Although hemp-derived CBD or full-spectrum hemp extract does not currently have federal authorization as dietary ingredients, the industry is optimistic the FDA will eventually come around. Days after the Farm Bill’s passage, the Commissioner of the FDA, Scott Gottlieb, came forward with an official statement admitting the “substantial public interest in traditional market hemp-derived cannabinoid products] and the clear interest of Congress in fostering the development of appropriate hemp products.” Expanding on this, Gottlieb updated the industry with the good news that the “[FDA] intends to hold a public meeting in the near future for stakeholders to share their experiences and challenges with these products, including information and views related to the safety of such products.”

Gottlieb’s statement reinforced that hemp-derived cannabinoid products did not magically get a new classification as an approved dietary ingredient with the new Agricultural Improvement Act. It’s also indicative of the FDA’s interest in resolving hemp-derived cannabinoid products in the traditional marketplace. Until we hear again from Gottlieb and the FDA as to when they plan on holding a hearing regarding hemp-derived cannabinoid products, we remain optimistic that hopefully, it is only a matter of time CBD products are approved as dietary ingredients and regulated as such.

In other news, AOAC International, the premier international association whose mission is to “advance food safety, food integrity, and public health, by bringing together members, organizations, and experts dedicated to developing and validating standards, methods and technologies of global relevance,” officially announced their new endeavor, the Cannabis Analytical Science Program (CASP). With the advent of cannabis legality via hemp, the ball has started rolling in regards to harmonization of lab testing and analytical standards. This is an important issue as, until now, analytics of hemp and hemp products have solely been subject to the whims of individual state regulation, creating disparity within the industry as to what is exactly tested for, which methods are used, and to what tolerance levels. Harmonization of the industry is crucial moving forward and this is a step in the right direction. By the end of January, we should hear from the AOAC as they organize their first advisory panels.

As we move forward in 2019, it is important to remember that hemp-derived products like those offered by Lazarus Naturals will continue to be made available. Although the FDA statement seems worrisome, it is actually just a reiteration of what was already known. The main differences between the pre-2018 Farm Bill era and now are that we have full legality of hemp at the federal level and the FDA has officially announced they are willing to work with stakeholders to make an educated decision on how to classify hemp-derived cannabinoid products moving forward. Before the 2018 Farm Bill passage, everyone operated under the pretense that they were schedule I substances.

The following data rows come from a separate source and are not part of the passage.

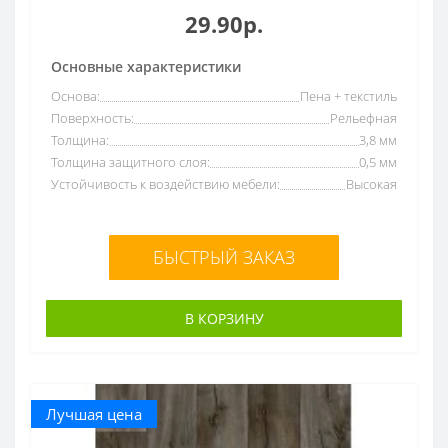
29.90р.
Основные характеристики
Основа:
Пена + текстиль
Поверхность:
Рельефная
Толщина:
3,8 мм
Толщина защитного слоя:
0,5 мм
Устойчивость к воздействию мебели:
Высокая
БЫСТРЫЙ ЗАКАЗ
В КОРЗИНУ
Лучшая цена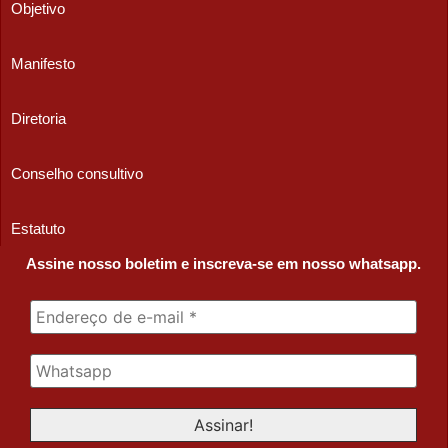
Objetivo
Manifesto
Diretoria
Conselho consultivo
Estatuto
Assine nosso boletim e inscreva-se em nosso whatsapp.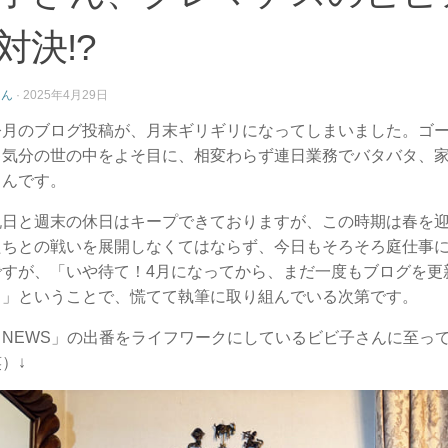
対決!?
さん
·
2025年4月29日
今月のブログ投稿が、月末ギリギリになってしまいました。ゴ
気分の世の中をよそ目に、相変わらず連日業務でバタバタ、家の
さんです。
祝日と週末の休日はキープできておりますが、この時期は春を
たちとの戦いを展開しなくてはならず、今日もそろそろ庭仕事
ですが、「いや待て！4月になってから、まだ一度もブログを更
！」ということで、慌てて執筆に取り組んでいる次第です。
こNEWS」の出番をライフワークにしているビビ子さんに至っ
）↓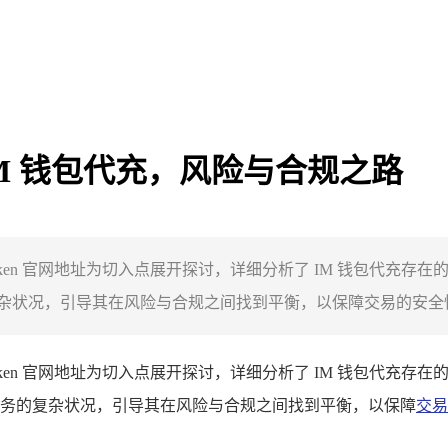
 IM 钱包代充，风险与合规之路
token 官网地址为切入点展开探讨，详细分析了 IM 钱包代
状况，引导其在风险与合规之间找到平衡，以保障交易的安全性和
token 官网地址为切入点展开探讨，详细分析了 IM 钱包代
务的复杂状况，引导其在风险与合规之间找到平衡，以保障
交易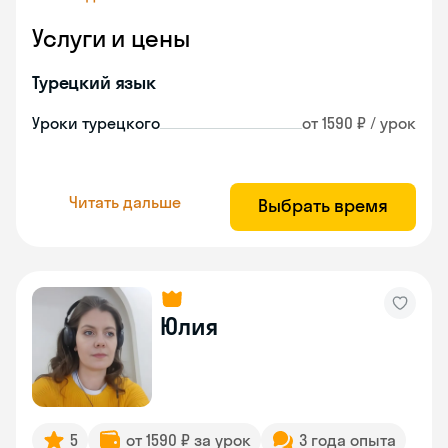
Услуги и цены
Турецкий язык
Уроки турецкого
от 1590 ₽ / урок
Читать дальше
Выбрать время
Юлия
5
от 1590 ₽ за урок
3 года опыта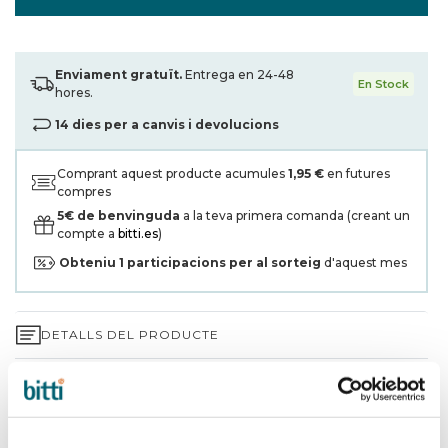
Enviament gratuït.
Entrega en 24-48
En Stock
hores.
14 dies per a canvis i devolucions
Comprant aquest producte acumules
1,95 €
en futures
compres
5€ de benvinguda
a la teva primera comanda (creant un
compte a
bitti.es
)
Obteniu
1
participacions per al sorteig
d'aquest mes
DETALLS DEL PRODUCTE
GARANTIA DE 3 ANYS*
ENVIAMENTS I DEVOLUCIONS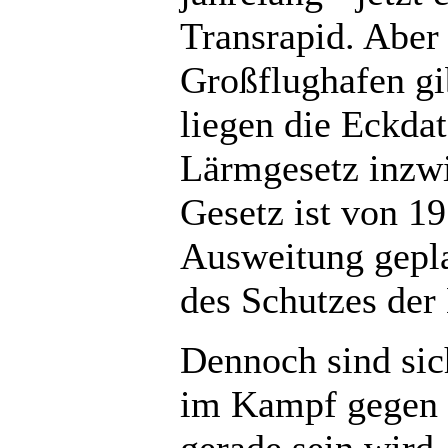
Transrapid. Abe
Großflughafen gi
liegen die Eckdat
Lärmgesetz inzwi
Gesetz ist von 19
Ausweitung gepla
des Schutzes der
Dennoch sind sic
im Kampf gegen 
gerade sein wird.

Make sure to remain vigilant in the greater effort to legislate hemp and hemp products accordingly. Those in government depend on the input of their constituency to operate effectively as elected officials. If the people respond in favor of CBD and the market continues to thrive in a safe and quality manner, there is a greater chance hemp-based cannabinoid products will be regulated favorably across the nation. Hopefully, the trend of the world following America’s lead will then continue and we will see international acceptance before long. Until then, write to your representatives.